-------- Kaynak Metin

40. Yıl Röportajları |
ÜMİT KIZILTEPE |
Yeni Asya, okul ya da öğretmen gibi vazife yapıyor |
Kendinizi kısaca tanıtır mısınız?
Ben Ferhat Meydan. Atalarımız Osmanlı döneminde Konya Karaman yöresinden, Kosova'ya göçerek orada kısa bir dönem ikamet ettikten sonra tekrar oradan Makedonya'nın Manastır şehrinin Orehova Köyü'ne yerleşmişler. Ben 1942 yılının Haziran ayında dünyaya gelmişim. 1960 yılı Haziran ayı başında anavatan Türkiye'ye hicret ettim. İstanbul'un Taşlı Tarla Nahiyesi'nde şimdiki adıyla Gaziosmanpaşa ilçesinde ikamet ediyorum. Bir dönem işçi olarak fabrikalarda çalıştım. 1962 yılından sonra Teknik Elektrik adında bir firma açtım ve piyasada elektrik teknisyeni olarak tesisatçılığa devam ettim. 1967 senesi Ocak ayında askere gittim, 1969 yılının Ocak ayında terhis oldum. Askerden geldikten sonra yeniden Radar Elektrik adı altında bir firma açtım ve yeniden elektrik tesisatçılığı mesleğine piyasada devam etttim. Daha sonra Cihan Avize adında avize ve aydınlatma sanayii olarak bir firma daha kurdum. Avize işine hâlâ devam ediyorum.
Yeni Asya Gazetesi ile nasıl tanıştınız? Risâle-i Nur ismini nasıl duydunuz?
Askerden geldikten sonra elektrik mesleğine devam ediyordum. Konveyor Bant imal eden bir fabrikanın elektrik tesisat bakım sorumlusu olarak görev üstlenmiştim. Günde bir defa fabrikaya gidiyordum. Fabrikanın muhasebe müdürü Mehmet Ali Açıkalın Beyle tanıştık. O güne kadar Tercüman Gazetesi okuyordum. Sebebi, ata sporu yağlı güreşi çok seviyordum. Gazetede Koca Yusuf, Adalı Halil ve Çolak Molla pehlivanların yazıları her gün çıkıyordu. Ve ben o yazıları hiç kaçırmıyordum. Cihan Pehlivanları adı altında neşriyatı devam ediyordu. Cihan yani dünya isminden esinlenerek avize firmamın ismini Cihan Avize olarak koydum. Konveyor Bant imal eden firmaya bir gün gittiğimde muhasebe müdürünün yanına gittim. Sohbet esnasında bana hangi gazeteyi okuduğumu sordu. Ben de Tercüman Gazetesi'ni okuduğumu söyledim. Orada Yeni Asya Gazetesi'ni gördüm ve gazete hakkında birkaç soru sordum. Kendisi açıklamalarda bulundu ve "En iyisi al gazeteyi götür kendin tetkik et, incele daha iyi olur" dedi. Ben de Yeni Asya Gazetesi'ni incelemeye başladım. Netice olarak, benim aradığım muhteva olarak tatmin edecek bir gazete olduğuna kanaat getirdim. Sene 1970 ilkbahar mevsimiydi, hemen gazeteye abone oldum. Gazetemiz posta ile geliyordu, daha sonra (Eski adı Taşlı Tarla) Gaziosmanpaşa merkezinde bir gazete bayi vardı oraya getirttik. Gelen gazetelerimizi aldıktan sonra bayi sahibi ile satılmayan gazeteleri iade yapmaması için anlaşma yaptım. Hafta sonu gidip biriken gazeteleri alıyor, paket yapıp Kırklareli iline bağlı Kofçaz Nahiyesi'ne bağlı Harizbaba Köyü'ne gönderiyordum. Bu vaziyet senelerce sürdü. Daha sonra yani 1990 senesinden itibaren daha aktif hizmet yapmaya başladım. Gaziosmanpaşa ilçesinde diğer gazete dağıtıcılarıyla irtibat kurduk ve abone çalışması yapmaya başladık. Bölgemizde 30-35 olan gazete abonesini 200-250'ye çıkardık. Dergi abonesi hiç yoktu 75-80 kişiyi de dergi abonesi yaptık. Esnafımızdan ve abonelerimizden mübarek gün ve geceler için tebrik ilânları gazetemize kazandırdık. Hizmetimize devam ediyoruz.

----------------
-------- Sağlanan Bilgiler

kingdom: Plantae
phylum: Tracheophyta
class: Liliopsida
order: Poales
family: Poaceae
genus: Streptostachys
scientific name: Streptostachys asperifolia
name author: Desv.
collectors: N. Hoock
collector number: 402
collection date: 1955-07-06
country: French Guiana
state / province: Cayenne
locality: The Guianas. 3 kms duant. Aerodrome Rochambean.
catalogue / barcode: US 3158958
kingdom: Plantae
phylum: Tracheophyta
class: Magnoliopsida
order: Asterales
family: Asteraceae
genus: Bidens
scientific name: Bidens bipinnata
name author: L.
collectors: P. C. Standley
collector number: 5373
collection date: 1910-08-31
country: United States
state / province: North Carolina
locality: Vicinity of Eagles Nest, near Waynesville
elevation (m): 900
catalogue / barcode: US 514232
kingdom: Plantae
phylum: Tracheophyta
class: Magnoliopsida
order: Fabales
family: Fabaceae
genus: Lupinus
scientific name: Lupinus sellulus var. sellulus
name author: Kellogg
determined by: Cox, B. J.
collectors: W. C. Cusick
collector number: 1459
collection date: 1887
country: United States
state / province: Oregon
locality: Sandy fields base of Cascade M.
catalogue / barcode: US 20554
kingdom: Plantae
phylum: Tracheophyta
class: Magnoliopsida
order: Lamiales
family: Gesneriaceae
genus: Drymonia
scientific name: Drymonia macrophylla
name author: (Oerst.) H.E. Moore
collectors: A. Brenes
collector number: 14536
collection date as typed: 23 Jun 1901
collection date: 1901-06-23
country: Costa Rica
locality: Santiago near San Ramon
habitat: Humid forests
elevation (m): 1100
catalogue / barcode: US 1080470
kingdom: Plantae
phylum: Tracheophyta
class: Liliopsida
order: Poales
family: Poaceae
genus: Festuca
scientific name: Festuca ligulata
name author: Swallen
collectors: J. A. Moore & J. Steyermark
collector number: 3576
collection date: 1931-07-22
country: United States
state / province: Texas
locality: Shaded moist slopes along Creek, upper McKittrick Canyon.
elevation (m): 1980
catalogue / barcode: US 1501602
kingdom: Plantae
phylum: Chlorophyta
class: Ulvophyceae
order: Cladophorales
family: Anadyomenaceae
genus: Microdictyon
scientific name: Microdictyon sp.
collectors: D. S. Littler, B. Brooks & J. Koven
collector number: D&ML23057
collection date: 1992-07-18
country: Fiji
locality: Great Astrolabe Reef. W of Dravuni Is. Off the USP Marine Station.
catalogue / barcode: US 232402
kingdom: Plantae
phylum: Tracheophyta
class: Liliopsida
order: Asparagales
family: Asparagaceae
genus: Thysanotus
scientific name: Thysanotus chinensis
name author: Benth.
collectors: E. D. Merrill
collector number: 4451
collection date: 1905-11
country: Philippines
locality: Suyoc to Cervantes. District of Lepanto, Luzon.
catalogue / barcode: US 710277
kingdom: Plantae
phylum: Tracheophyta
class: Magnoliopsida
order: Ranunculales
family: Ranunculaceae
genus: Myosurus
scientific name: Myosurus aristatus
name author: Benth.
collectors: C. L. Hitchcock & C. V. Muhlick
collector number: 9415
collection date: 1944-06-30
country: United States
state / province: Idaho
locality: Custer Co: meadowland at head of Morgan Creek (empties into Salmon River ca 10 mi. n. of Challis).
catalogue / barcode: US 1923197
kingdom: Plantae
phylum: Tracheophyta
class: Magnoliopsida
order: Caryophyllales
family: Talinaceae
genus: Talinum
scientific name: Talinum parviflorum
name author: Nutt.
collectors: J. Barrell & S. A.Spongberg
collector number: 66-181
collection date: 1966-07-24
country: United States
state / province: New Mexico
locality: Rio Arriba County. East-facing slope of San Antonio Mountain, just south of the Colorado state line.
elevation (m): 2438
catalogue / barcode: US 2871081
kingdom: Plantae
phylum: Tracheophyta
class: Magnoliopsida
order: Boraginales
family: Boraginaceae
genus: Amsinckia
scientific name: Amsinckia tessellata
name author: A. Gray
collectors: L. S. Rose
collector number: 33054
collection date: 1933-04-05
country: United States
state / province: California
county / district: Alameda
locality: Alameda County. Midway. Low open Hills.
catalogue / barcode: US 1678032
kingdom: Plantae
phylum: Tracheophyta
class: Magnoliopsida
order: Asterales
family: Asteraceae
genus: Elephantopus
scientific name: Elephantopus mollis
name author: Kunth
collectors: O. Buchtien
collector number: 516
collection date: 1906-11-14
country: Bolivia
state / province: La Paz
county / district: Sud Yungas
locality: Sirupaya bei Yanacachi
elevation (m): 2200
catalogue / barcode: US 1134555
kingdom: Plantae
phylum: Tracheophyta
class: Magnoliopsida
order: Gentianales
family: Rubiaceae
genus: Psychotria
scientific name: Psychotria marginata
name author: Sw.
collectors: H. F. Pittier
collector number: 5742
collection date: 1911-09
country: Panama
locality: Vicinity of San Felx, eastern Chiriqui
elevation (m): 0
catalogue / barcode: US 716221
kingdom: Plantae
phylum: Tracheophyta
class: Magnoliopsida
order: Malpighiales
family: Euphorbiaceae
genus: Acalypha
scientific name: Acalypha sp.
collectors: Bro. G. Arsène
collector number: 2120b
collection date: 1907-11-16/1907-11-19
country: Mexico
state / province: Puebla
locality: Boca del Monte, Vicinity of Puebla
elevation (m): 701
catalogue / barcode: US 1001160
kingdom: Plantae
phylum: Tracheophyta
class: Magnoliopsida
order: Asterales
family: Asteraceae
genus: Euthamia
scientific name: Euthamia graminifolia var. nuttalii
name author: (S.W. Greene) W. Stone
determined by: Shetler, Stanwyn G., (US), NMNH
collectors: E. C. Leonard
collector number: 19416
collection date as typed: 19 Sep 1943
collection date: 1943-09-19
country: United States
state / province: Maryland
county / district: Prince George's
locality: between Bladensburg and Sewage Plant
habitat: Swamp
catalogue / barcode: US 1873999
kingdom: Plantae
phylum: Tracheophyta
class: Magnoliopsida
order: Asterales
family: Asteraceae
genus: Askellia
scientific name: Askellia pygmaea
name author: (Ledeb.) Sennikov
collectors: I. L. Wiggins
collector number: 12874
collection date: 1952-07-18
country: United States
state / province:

----------------

= Görevler =
1/ Röportaja göre Ferhat Meydan Yeni Asya Gazetesi'ne hangi yıl ve mevsimde abone oldu?
2/ Kayıtlarda "collector number: 5373" içeren satırdan "collectors: A. Brenes" içeren satıra kadar olan bölümü iki uç satır dahil yeniden yazın. Bu bölümde "locality" yerine "place" koyun, geri kalan her şeyi aynen bırakın ve yalnızca bu satırları verin.

= Beklenen Çıktılar =
1/ 1970 yılının ilkbahar mevsiminde.

2/
collector number: 5373
collection date: 1910-08-31
country: United States
state / province: North Carolina
place: Vicinity of Eagles Nest, near Waynesville
elevation (m): 900
catalogue / barcode: US 514232
kingdom: Plantae
phylum: Tracheophyta
class: Magnoliopsida
order: Fabales
family: Fabaceae
genus: Lupinus
scientific name: Lupinus sellulus var. sellulus
name author: Kellogg
determined by: Cox, B. J.
collectors: W. C. Cusick
collector number: 1459
collection date: 1887
country: United States
state / province: Oregon
place: Sandy fields base of Cascade M.
catalogue / barcode: US 20554
kingdom: Plantae
phylum: Tracheophyta
class: Magnoliopsida
order: Lamiales
family: Gesneriaceae
genus: Drymonia
scientific name: Drymonia macrophylla
name author: (Oerst.) H.E. Moore
collectors: A. Brenes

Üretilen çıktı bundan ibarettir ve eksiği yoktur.